And so, while my old unit fought and died in the forests of France, I played secretary once again to Vincent Rankis and his rapidly growing private empire of brilliant minds. It was clear–politely yet obviously clear–that Vincent was already very rich, though the source of his wealth was not known among the men. However, as my role as administrative assistant grew, so did my access to information, including, eventually, the details of the account into which Vincent’s pay was regularly deposited. Armed with this, and an immaculate forgery of Vincent’s signature, it was a simple enough matter to head down to the bank and request a complete history of Vincent’s transactions–for the tax men, you know how it is. I was lucky. In my last life my exhaustive research into Vincent’s finances had revealed only a tangled web of offshore accounts and intricate security procedures which had sent even the finest forensic accountants wheeling off around the world as they traced this piece of income to a sauna in Bangkok, or that to an Indian restaurant in Paris, or thought perhaps they’d found something in a line of credit which ended in the grocery department of Harrods.
This time, with Vincent barely nineteen years old (but doing a passable impression of twenty-five), he hadn’t had either the time or the opportunity to spread his finances far and wide, and a few bank details were enough for me to trace his finances back to the 1920s themselves. I had to fight to keep both my excitement and my activities secret. Living in such close proximity to Vincent, I knew I dared not keep any physical record of my activity in the base so spent my time on leave in a small bed and breakfast in Hastings, poring over every line by light turned down low against the blackout curtain, before burning every document I’d found and washing the ashes away. The pattern of his behaviour was in many ways predictable. Whenever he fell short, he gambled, and like all good kalachakra knew the victors of certain key races and bet heavily enough to ensure a good return but widely enough to raise no questions in any one particular location as to how this boy could do so well. However, one detail did catch my eye: during the earliest years in which I could trace his movements, they seemed focused around the south-west of London, and leaving aside the supplementary income provided by the races, he appeared to receive a regular income of sixteen pounds a month up to the start of the war. While there were plenty of innocent explanations for this, I could not help but suspect, could not but begin to believe, that what I was seeing was an allowance from a relative. Perhaps a very close relative indeed.
It wasn’t much, but it was a place to start looking, quietly–so quietly.
When VE Day came, I, in my capacity as the only one in Vincent’s unit capable of organising a piss-up in a brewery, did exactly that, perhaps as a petty reminder to my peers that, for all they were brilliant, bright, intelligent and quite possibly the future of scientific development, they were nevertheless incapable of running their own day-to-day lives without having someone to organise it for them. Two weeks later Vincent stuck his head round the door of my office. “Harry,” he exclaimed, “I’m off out to meet a bird. Could you pop these in the post?”
A great fistful of envelopes was given to me. I glanced at the addresses briefly: MIT, Harvard, Oxford, Cambridge, the Sorbonne. “No problem, sir.”
“For God’s sake, Harry, surely we can stop using ‘sir’ now?”
When he was gone, I steamed open one of the letters. Inside, written on thick yellow paper with no watermark, was a very detailed, very well drawn diagram illustrating the uses, functionality and specifications of a microwave magnetron.

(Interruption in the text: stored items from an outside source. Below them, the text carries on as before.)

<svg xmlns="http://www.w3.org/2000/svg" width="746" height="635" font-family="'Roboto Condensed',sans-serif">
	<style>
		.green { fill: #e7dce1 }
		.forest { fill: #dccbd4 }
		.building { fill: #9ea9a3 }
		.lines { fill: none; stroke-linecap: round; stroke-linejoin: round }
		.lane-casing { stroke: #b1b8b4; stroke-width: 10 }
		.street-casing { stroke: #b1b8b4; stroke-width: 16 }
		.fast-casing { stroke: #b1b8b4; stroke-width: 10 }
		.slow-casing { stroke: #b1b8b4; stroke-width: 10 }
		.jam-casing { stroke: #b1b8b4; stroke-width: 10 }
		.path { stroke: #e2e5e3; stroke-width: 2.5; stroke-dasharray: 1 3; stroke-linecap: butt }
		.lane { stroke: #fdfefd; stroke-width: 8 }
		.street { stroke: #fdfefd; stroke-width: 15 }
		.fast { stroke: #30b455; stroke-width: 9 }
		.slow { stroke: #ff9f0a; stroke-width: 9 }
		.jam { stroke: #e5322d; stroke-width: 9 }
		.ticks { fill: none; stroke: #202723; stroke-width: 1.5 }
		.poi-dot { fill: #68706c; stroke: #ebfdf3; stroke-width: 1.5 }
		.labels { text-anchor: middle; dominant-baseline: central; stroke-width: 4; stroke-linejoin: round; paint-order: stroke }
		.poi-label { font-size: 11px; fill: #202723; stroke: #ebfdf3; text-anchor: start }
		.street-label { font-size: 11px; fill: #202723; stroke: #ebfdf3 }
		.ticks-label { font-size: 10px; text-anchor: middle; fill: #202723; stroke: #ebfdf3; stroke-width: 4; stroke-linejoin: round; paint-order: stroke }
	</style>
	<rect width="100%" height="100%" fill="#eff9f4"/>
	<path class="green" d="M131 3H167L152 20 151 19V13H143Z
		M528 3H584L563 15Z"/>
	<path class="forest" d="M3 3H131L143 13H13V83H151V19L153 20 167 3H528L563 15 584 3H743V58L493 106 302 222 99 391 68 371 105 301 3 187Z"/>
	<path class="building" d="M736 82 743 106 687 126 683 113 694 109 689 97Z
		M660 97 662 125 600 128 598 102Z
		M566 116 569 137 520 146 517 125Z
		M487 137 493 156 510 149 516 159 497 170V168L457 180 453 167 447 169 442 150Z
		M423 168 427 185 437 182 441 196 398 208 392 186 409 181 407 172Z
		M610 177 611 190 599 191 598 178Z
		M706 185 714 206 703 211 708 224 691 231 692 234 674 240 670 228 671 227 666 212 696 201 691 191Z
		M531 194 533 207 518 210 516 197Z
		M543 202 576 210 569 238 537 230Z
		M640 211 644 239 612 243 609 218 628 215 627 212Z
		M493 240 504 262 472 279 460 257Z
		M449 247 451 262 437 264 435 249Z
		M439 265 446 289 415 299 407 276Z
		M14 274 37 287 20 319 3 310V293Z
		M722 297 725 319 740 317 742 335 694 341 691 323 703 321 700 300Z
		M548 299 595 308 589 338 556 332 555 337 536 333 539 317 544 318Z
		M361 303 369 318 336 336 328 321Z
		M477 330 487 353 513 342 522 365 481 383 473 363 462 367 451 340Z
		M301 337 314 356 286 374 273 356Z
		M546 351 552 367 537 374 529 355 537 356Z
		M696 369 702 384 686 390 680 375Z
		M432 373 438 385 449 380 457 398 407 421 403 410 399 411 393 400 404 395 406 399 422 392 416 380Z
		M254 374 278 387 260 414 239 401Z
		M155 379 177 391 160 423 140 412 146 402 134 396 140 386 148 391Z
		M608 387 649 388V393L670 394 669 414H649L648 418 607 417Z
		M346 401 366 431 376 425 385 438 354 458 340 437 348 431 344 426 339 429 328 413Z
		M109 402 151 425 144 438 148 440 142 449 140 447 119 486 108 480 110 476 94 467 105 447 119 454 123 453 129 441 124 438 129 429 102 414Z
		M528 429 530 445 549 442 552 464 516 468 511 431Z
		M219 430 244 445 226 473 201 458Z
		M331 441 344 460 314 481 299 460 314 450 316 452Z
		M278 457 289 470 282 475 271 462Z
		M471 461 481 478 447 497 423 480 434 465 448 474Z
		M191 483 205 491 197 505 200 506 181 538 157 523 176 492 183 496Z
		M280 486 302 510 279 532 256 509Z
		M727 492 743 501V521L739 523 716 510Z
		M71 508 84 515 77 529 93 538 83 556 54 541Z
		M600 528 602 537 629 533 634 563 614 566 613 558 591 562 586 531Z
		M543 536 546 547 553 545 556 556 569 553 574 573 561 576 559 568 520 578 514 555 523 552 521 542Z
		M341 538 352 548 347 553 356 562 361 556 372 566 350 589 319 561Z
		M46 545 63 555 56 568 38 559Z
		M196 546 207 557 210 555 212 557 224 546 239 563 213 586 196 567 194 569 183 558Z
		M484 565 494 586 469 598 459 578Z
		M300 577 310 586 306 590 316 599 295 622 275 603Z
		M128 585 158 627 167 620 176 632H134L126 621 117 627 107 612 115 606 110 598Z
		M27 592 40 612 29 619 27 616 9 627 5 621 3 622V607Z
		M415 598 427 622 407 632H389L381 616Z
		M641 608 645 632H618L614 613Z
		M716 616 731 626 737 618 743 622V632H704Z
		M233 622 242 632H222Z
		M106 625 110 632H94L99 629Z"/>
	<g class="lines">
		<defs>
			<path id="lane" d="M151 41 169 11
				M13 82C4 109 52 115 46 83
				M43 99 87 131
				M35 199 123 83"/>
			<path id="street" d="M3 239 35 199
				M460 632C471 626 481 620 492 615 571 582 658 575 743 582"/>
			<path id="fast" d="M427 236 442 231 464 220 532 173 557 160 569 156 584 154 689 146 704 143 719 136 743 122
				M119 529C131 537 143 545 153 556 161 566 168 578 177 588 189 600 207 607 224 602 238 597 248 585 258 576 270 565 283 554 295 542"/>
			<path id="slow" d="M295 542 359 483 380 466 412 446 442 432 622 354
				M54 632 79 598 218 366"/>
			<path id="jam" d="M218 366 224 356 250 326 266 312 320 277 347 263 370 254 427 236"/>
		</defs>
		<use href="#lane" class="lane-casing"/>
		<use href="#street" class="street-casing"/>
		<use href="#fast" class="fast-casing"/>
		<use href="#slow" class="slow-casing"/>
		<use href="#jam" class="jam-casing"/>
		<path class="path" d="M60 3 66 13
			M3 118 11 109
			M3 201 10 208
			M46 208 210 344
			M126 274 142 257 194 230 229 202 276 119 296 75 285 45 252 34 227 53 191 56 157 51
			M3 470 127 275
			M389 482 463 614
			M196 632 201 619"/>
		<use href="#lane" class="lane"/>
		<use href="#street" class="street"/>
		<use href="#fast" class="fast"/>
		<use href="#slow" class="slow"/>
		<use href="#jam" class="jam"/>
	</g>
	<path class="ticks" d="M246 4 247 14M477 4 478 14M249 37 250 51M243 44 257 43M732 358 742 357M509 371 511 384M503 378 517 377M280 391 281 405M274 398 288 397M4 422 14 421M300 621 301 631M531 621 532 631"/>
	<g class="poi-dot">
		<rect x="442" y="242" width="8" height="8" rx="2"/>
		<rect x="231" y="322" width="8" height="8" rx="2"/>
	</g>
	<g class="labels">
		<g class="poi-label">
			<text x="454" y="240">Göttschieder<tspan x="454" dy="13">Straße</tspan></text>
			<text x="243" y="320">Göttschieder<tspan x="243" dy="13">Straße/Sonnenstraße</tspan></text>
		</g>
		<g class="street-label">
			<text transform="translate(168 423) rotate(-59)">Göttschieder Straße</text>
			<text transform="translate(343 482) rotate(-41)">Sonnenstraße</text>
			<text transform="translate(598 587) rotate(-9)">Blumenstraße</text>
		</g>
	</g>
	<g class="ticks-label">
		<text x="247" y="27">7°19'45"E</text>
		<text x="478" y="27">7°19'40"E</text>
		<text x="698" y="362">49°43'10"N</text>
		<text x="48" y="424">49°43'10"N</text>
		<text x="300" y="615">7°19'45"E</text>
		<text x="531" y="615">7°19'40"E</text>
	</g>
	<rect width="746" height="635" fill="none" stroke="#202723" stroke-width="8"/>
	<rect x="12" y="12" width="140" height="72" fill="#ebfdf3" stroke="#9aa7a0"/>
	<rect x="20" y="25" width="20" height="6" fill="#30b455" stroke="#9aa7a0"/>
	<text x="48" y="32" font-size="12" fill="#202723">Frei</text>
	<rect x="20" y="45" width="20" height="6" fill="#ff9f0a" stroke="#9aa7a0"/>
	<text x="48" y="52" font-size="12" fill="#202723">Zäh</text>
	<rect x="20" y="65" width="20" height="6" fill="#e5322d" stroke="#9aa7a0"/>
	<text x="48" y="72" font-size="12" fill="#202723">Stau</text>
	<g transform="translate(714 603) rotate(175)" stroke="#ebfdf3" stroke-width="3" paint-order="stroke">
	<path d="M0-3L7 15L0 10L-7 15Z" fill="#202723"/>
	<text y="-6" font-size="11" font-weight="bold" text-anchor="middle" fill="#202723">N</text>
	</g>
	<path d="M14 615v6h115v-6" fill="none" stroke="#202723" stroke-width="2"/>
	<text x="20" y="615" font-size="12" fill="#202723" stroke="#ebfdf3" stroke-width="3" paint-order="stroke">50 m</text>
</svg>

I thought long and hard that night about what to do with these documents. They were dangerous, deadly and postal distribution was precisely the same method as Vincent had deployed in his last life for kick-starting technological growth across the globe, only this time–this time he wasn’t limiting himself to ideas from twenty or thirty years in the future; within those envelopes were ideas that wouldn’t be expounded for at least sixty years.
In the end, I went to Charity for advice.
We met in Sheringham, a small town on the north Norfolk coast, where the fish was always fresh and you half imagined the catch had been blasted in across the shingle by the sheer force of the waves which pounded its shore–a salt-sprayed thundering that chafed the lips, dried the eyes and crystallised every hair within a few minutes of exposure to its roar. She was getting old, my ally, and would soon be looking at death. I was on the verge of being discharged from the army, still stuck in my uniform for a few more days, holding tightly on to my hat between my gloved fists as the wind howled in from a thick grey sky.
“Well?” she demanded, as we strode first one way, then the other, along the few yards of beach that weren’t foaming white. “What do you have for me now?”
“Letters,” I replied. “He’s sending out letters again, to all the universities and engineering institutions of the world. Not just America this time–Europe, Russia, China–anywhere with resources and good minds. There’s diagrams for Scud missiles, illustrations of wave-particle duality, analysis of heat-resistant orbital shields, analysis of weight-to-thrust ratios for orbital escape…”
She waved me to silence with one white-gloved hand. “I think I see the problem, Harry.”
“He’s told me to post them.”
“Are you going to?”
“I don’t know. That’s why I wanted to see you.”
“I’m flattered that you value my opinion so highly.” She was waiting for me to talk it through, work it out for myself, so I did.